There was a problem hiding this comment.
Choose a reason for hiding this comment
The reason will be displayed to describe this comment to others. Learn more.
This is probably the part of the PR I want to pay the closest attention to, as the data model for me is extremely important, so bear with me as I am trying to fully understand these choices and their implications.
We do extend Foam's heading section label for a different use for block ids instead of changing the section object.
Can you please help me understand that? In which way are you changing that?
At a high level, I agree that label and id are not necessarily the same. At the same time, right now findSection does a simple label comparison, and in the case of a block, I could see how it would simply be a section where the label is the ID of the block (e.g. ^block-53, notice I am including the ^).
Does it feel semantically incorrect to you?
After some experiments, it has been found that id, blockId, and isHeading are each fairly essential additions to the section object. There is not a great way to get rid of any one of them without making downstream code on the consumers end more complicated
I would like to understand why.
I am asking for a simple purpose: I would like to avoid a sub-optimal change to the model that is driven by "practical" concerns like how many downstream refactorings it requires, because the refactoring is a one off - whereas a change to the core model will be carried over time (accumulates tech debt, and especially on the "public model", which is a sort of API, feels like a heavy burden)

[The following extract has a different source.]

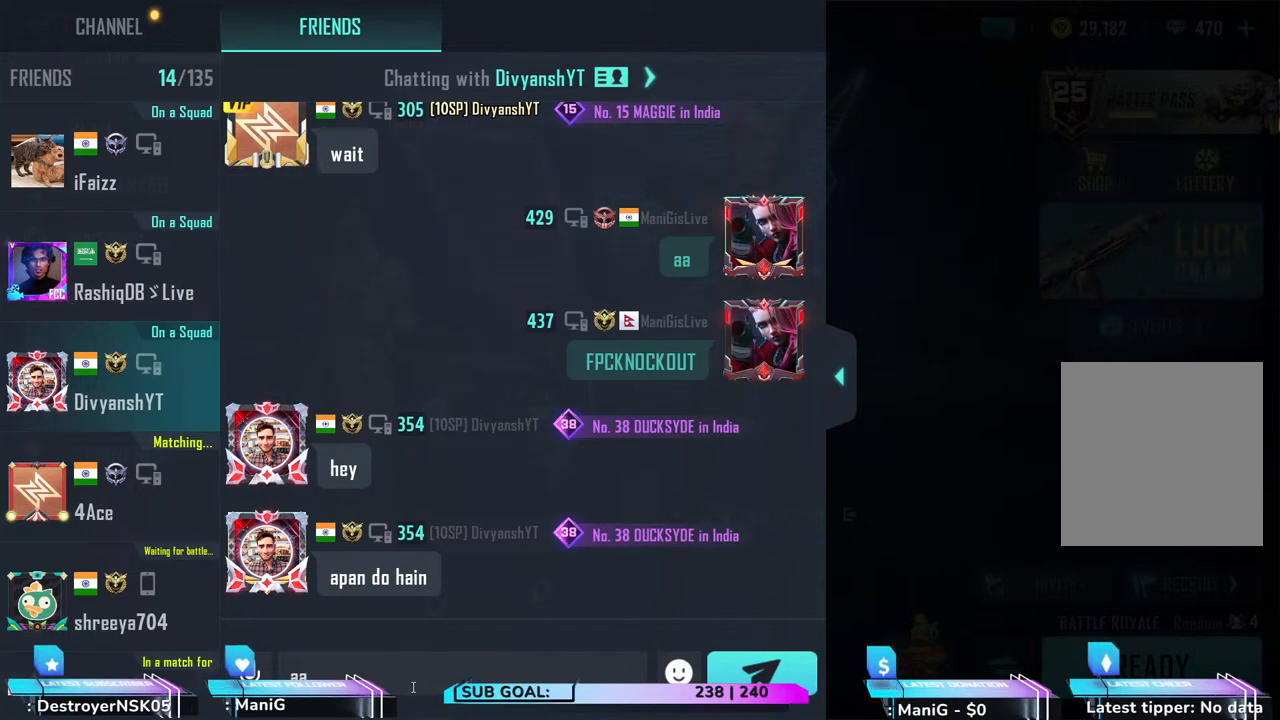
{"keys": [], "mouse": [], "events": [[300, "a", "down"], [433, "a", "up"]]}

We could rename isHeading to hasHeader, but that's ambiguous about containment. The meaning of isHeading for me, is that it is a markdown heading section as opposed to an html header or yaml frontmatter, and also as opposed to a block identifier section. isHeading as a value contained in the Section object has more clarity than checking for the ^ of the block identifier, which is a complicated string comparison
What about having a type property, which could be 'section' | 'block'. It's semantically closer to the object semantics ("what type of section is this?") and it's extensible shall we need new types in the future (I don't think we need, but it was interesting what you were saying about html/yaml sections)
Heading sections and block id sections (and each kind of block id) simply have many different ways of displaying across different interfaces
In what way they are different? The only thing I can think of is that a section has a header whereas a block will not, beside that I don't see any difference. Am I missing something?
Let's say from this point that what the consumers really need more than anything is a unified section results list, and this is exactly what we construct among the collection of heading sections and block id sections
I agree, this is why I am trying to keep them as "aligned" as possible. My goal would be that from the user's POV you can treat the two in (almost) the same way. This is why I am a bit hesitant about having e.g. custom fields (like blockId) that only really apply to only one type of section.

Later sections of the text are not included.